I bought a dual-channel (2GB) kit. I wonder how I can see in Gentoo if it;s working properly. I have used lshw but can't tell if it's output mean it is workig or not. Are there other ways to know if dual channel is working?

# lshw

```
     *-memory

          description: System Memory

          physical id: 3c

          slot: System board or motherboard

          size: 2GB

        *-bank:0

             description: DIMM DDR Synchronous 400 MHz (2.5 ns)

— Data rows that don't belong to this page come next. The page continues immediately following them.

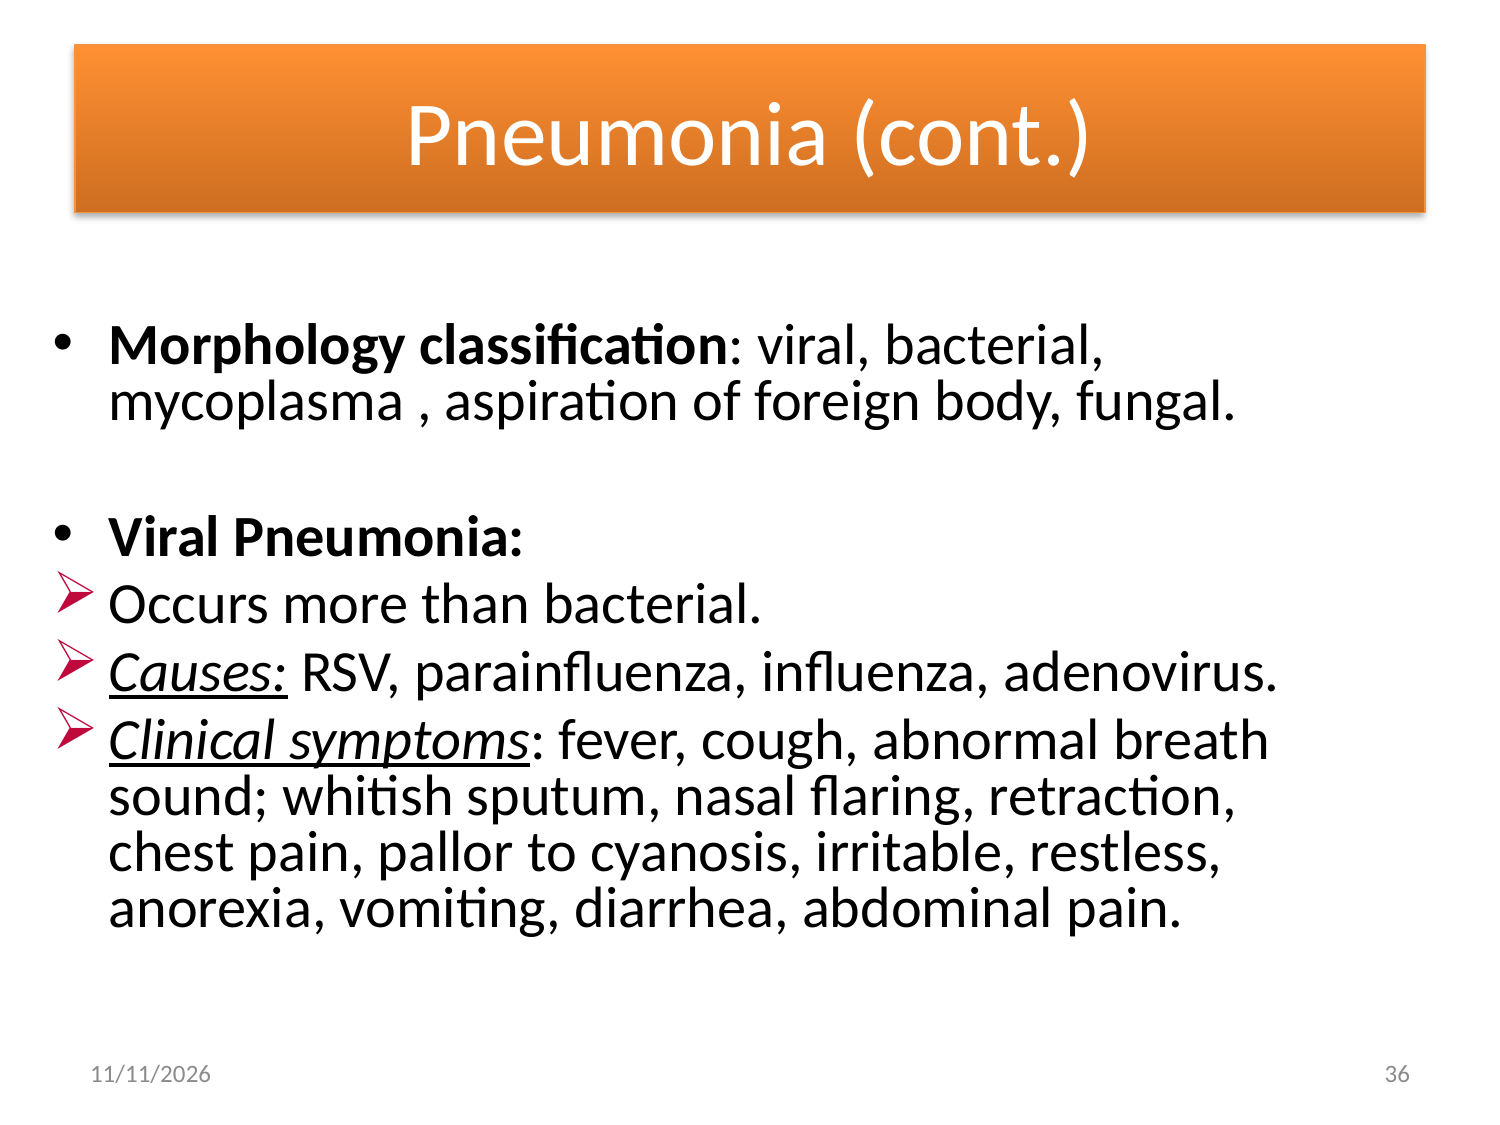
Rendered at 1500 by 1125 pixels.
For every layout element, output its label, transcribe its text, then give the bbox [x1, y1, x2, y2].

slide_number 36 [1074, 1042, 1425, 1103]
title Pneumonia (cont.) [74, 44, 1426, 213]
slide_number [75, 1042, 425, 1103]
list Morphology classification: viral, bacterial, mycoplasma , aspiration of foreign body, fungal. Viral Pneumonia: Occurs more than bacterial. Causes: RSV, parainfluenza, influenza, adenovirus. Clinical symptoms: fever, cough, abnormal breath sound; whitish sputum, nasal flaring, retraction, chest pain, pallor to cyanosis, irritable, restless, anorexia, vomiting, diarrhea, abdominal pain. [37, 312, 1313, 988]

             product: PartNum0

             vendor: Manufacturer0

             physical id: 0

             serial: SerNum0

             slot: DIMM0

             size: 1GB

             width: 64 bits

             clock: 400MHz (2.5ns)

        *-bank:1

             description: DIMM DDR Synchronous 400 MHz (2.5 ns)

             product: PartNum1

             vendor: Manufacturer1

             physical id: 1

             serial: SerNum1

             slot: DIMM1

             size: 1GB

             width: 64 bits

             clock: 400MHz (2.5ns)

```

----------

## bunder

the bios should tell you which mode its in, but if not, try cpuid in windows.

cheers

----------

## Kasumi_Ninja

 *bunder wrote:*   

> the bios should tell you which mode its in, but if not, try cpuid in windows.
> 
> cheers

 

Windows   :Shocked:   :Smile: . I have looked in the bios but couldn't find the answer. Isn't there a way for Linux users to determine whether they are running memory in dual-channel mode?

----------

## esperto

usually the mode they are running is shown after counting the total memory installed during boot.

----------

## PaulBredbury

Check the motherboard's documentation. If the RAM slots are colour-coded, then you probably need to place the chips in the slots with the same colour.

----------

## Plague.CZ

It really should be on the bios screen after memory checking...

The fastest way to check it is use a benchmark with and then without the second memory bank  :Wink: 

----------

## Kasumi_Ninja

 *Plague.CZ wrote:*   

> It really should be on the bios screen after memory checking...
> 
> The fastest way to check it is use a benchmark with and then without the second memory bank 

 

I see... I looked in the bios. I will attention upon next reboot.

@PaulBredbury

I know for sure I inserted them in the right banks. I only want to verify if they are running in dual channel mode (before my right to return the kitset expires)

Update:

I rebooted my pc to check. It only says

```
2048 ram ..... Ok
```

But no information if dual channel is working ( the reason I bought a kit). But doesn't this line from lshw reveal that?

```
description: DIMM DDR Synchronous 400 MHz (2.5 ns) 
```

Do they mean with Synchronous Dual-[/code]Channel?

----------

## Kasumi_Ninja

*bump*

----------